During a time when other writers sent their work only at the behest of the publisher, a Tamil writer kept sending his manuscripts despite only receiving notes of regret. Today, with over 200 short stories, nine novels, and several non-fiction essays and translations, Ashokamitran is seen as a major contributor to the modern history of Tamil literature. His nonlinear and non-preachy creative works are critically seen for their subdued aesthetics and absence of extravaganza. Unlike others, he trudged a lonesome path through an idiosyncratic style of writing.
Kalyan Raman, who translated Ashokamitran’s work to English, told ThePrint: “There is not enough discourse on him at the national level. Though he has been translated widely, his oeuvre is not introduced properly to readers in other languages. He wrote mostly about the poor and powerless, paying attention to their essential humanity. He has explored human reality in an impressive range of contexts, framed inexorably by the confusion and conflicts of a traditional society during its reluctant transition to modernity. There are many excellent nonfiction works — essays, memoirs, commentary, and criticism — written by him that need to be translated.”

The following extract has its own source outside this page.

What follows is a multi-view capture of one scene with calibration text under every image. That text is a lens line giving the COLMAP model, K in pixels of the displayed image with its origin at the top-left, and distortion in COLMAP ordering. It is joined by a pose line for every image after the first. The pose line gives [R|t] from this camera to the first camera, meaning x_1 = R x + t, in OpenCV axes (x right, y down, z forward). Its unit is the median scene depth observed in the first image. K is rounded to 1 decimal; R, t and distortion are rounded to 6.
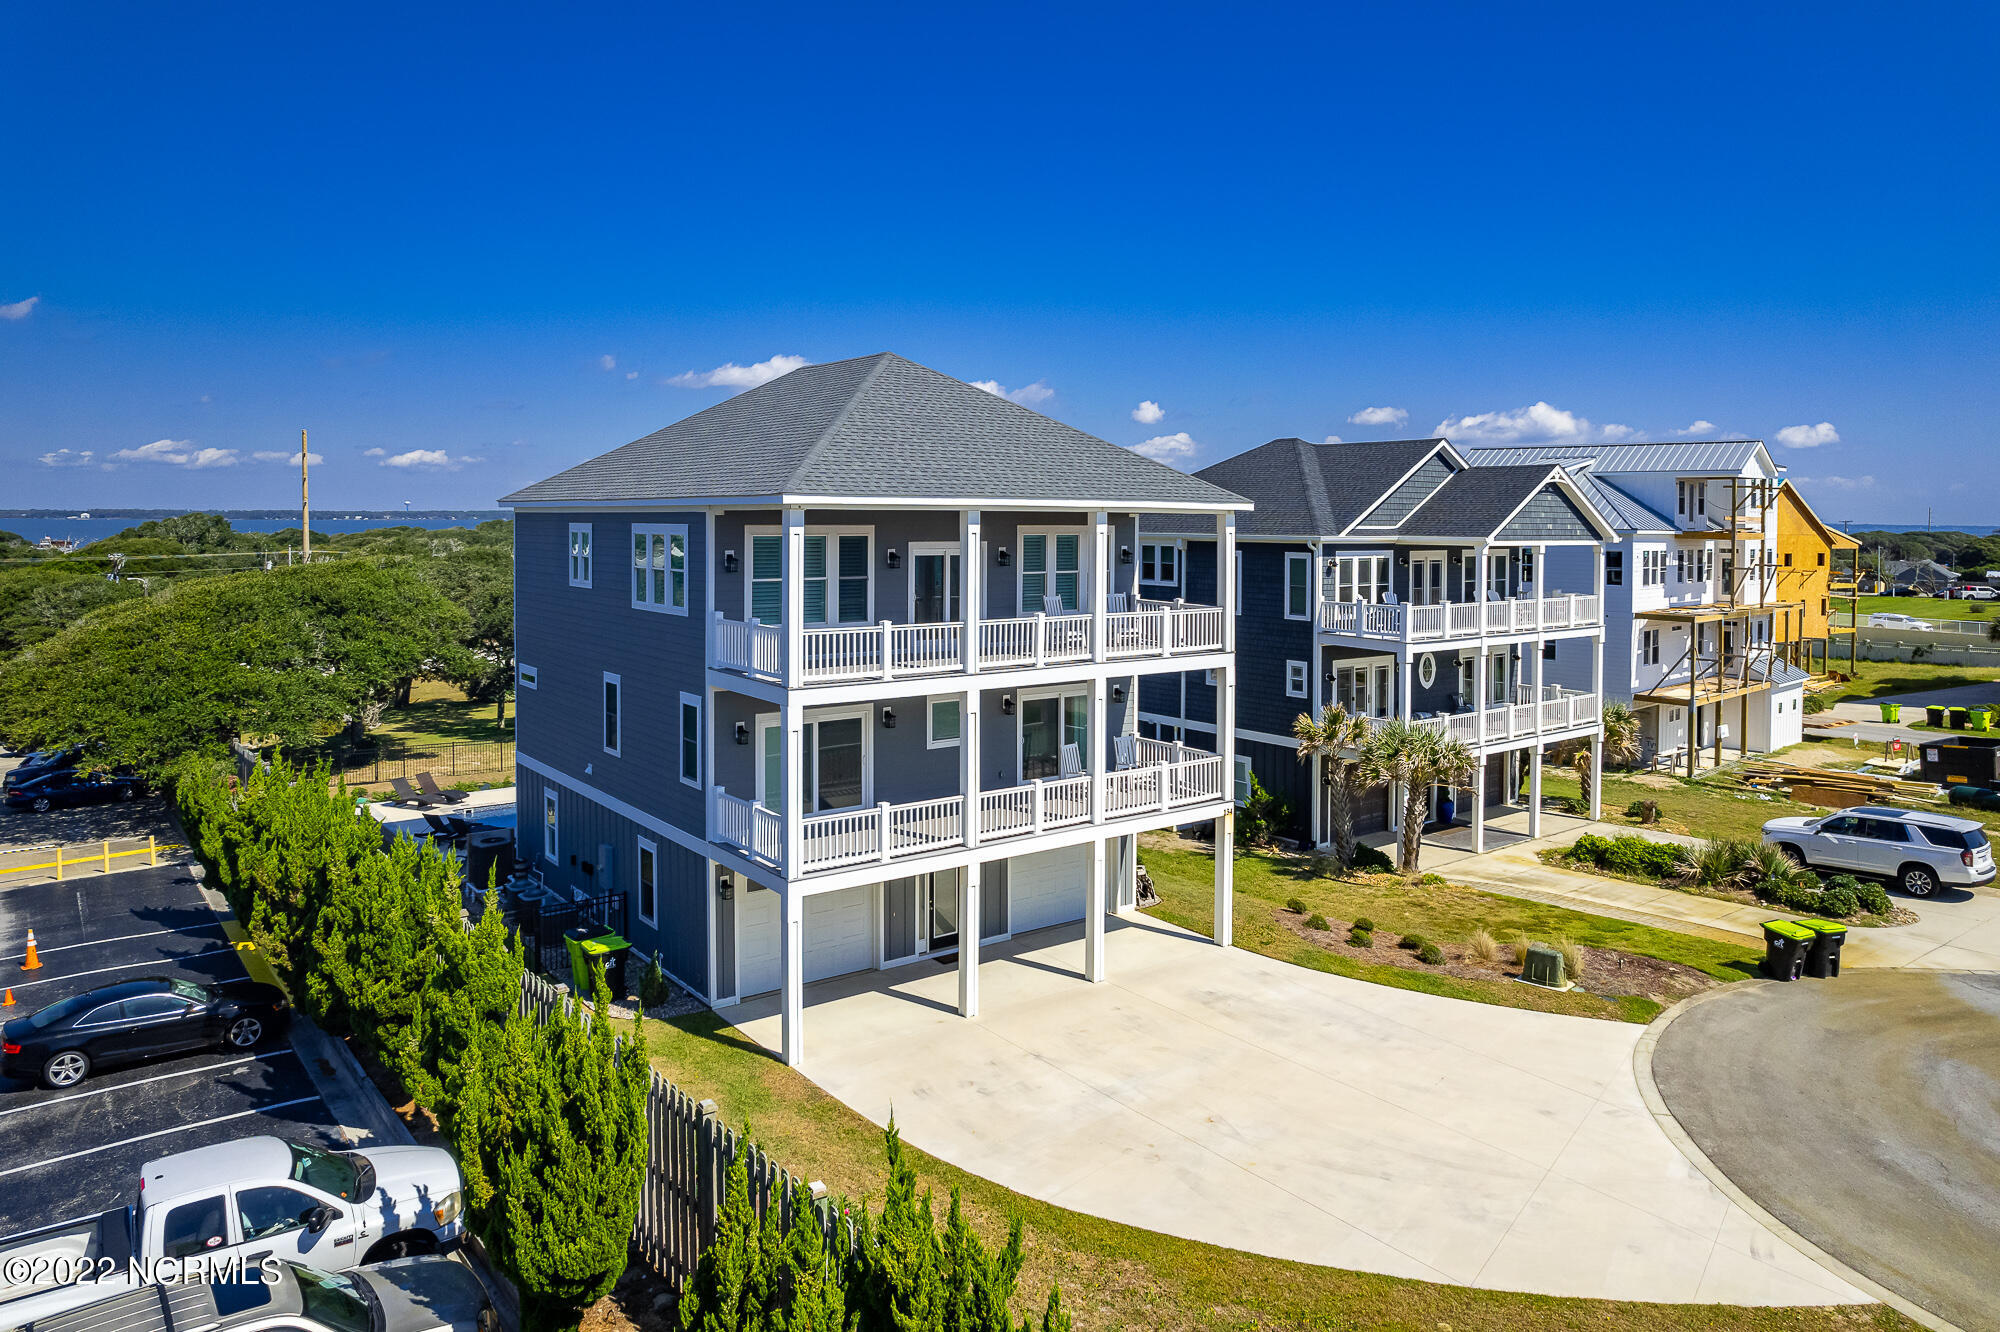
lens RADIAL K [[1350.8, 0, 1015.8], [0, 1350.8, 679.8], [0, 0, 1]] dist [0.024614, 0.016760]
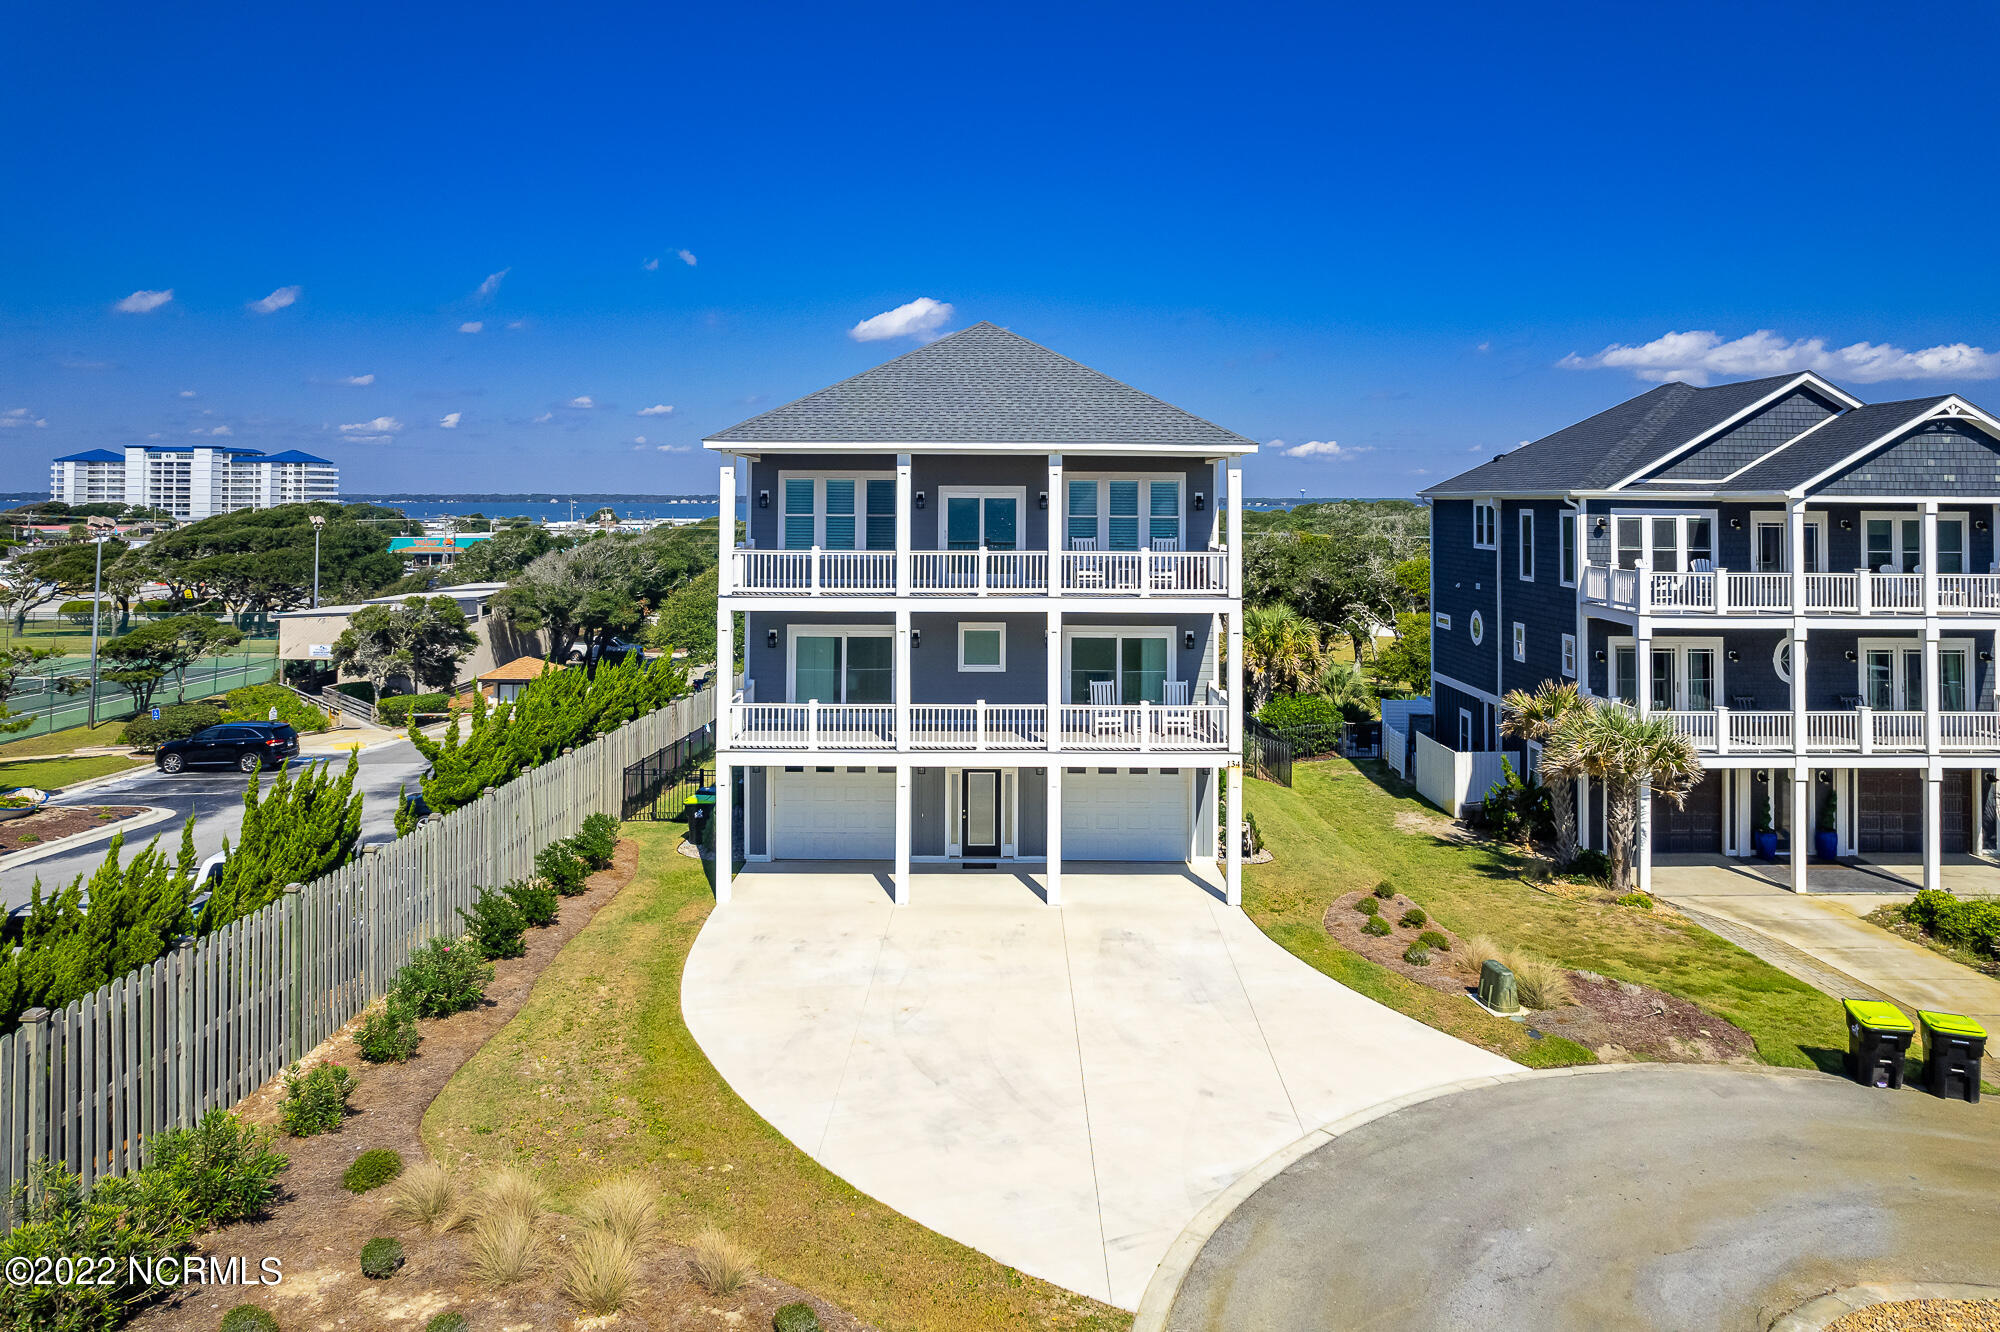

Ashokamitran, whose ancestors belonged to Mayiladuthurai, was born as Jagadeesan Thyagarajan in Nizam-ruled Secunderabad in 1931. His father, Jagadeesan, was employed with the Nizam State Railways. After his schooling in Secunderabad, he enrolled in Nizam College where he completed his B.Sc in 1950.
In his six-decade-long creative life, he would often return to his early experiences of growing up in Secunderabad amidst the fall of Nizam in the wake of Indian independence, as is visible in his work Pathinettavathu Atchakkodu (The Eighteenth Parallel). In the book, he recalls a vivid memory after 25 years. “If I had gone there in between, the changes would have affected the picture I had in my mind”, he had said in an interview.